上野・東京国立博物館の正門を左に30メートル歩くと、重厚な武家屋敷門が見えてくる。もとは千代田城下・丸の内にあった因州藩邸。慶応四年四月二十四日、岩倉具視(ともみ)の三子・東山道鎮撫(ちんぶ)総督岩倉具定(ともさだ)は夕方、板橋から因州藩邸に入った。岡田家の武術指南役・横倉喜三次(きそうじ)も従った。翌二十五日正午ごろ、板橋より早駕寵があり「御預かりの大久保大和は死罪、ついては横倉喜三次に太刀取りをするように」との使いがあった。
横倉喜三次は急いで板橋に帰った。
刑場となったのは馬捨て場といわれる広場。中央に近藤勇は黒羽重に黒の紋付、羽織を着て座り、下役人が腰綱を持っていた。 近藤の前には穴が掘られ、周囲を監察方をはじめ兵士、牢役人が厳重に取り囲んだ。近隣の屋根の上、土手の上は見物人でいっ
ぱいだった。
横倉喜三次は近藤に最後の挨拶をし「私が太刀取りを命じられました。何か申しおかれることがありましたら承ります」というと、近藤はことのほか喜んで、「君の太刀取りならば何も申しおくことはありません。よろしくたのみます」と言った。

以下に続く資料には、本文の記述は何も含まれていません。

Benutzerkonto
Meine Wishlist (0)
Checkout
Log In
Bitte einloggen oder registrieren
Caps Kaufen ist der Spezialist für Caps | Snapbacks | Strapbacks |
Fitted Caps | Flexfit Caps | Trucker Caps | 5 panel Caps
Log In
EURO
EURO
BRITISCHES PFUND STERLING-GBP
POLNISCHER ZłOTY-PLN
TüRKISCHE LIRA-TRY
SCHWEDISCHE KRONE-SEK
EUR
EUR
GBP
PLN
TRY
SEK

斬首の場面を陰から見ていた勇の甥・宮川勇五郎は「丈の高い方の人は『やっ』というと一太刀で斬りましたが、誠に見事な腕前でした」と語り残している。首が斬られる瞬間、勇の体が立ち上がるようにして前に倒れ、首穴にかかる橋のようになり、穴に落ちた首には血がかからなかった。

参謀北嶋仙太郎は首実検のあと、近藤の首級(しゆきゆう)を白木綿で巻き、アルコール漬けにして箱に入れ因州藩邸に送った。岩倉具定による検分があった。勇の首は京都に送られ、三条河原で三日間梟首(きょうしゅ)にさらされた。勇の首が描かれた号外の瓦版が五月の京の空に舞っていた。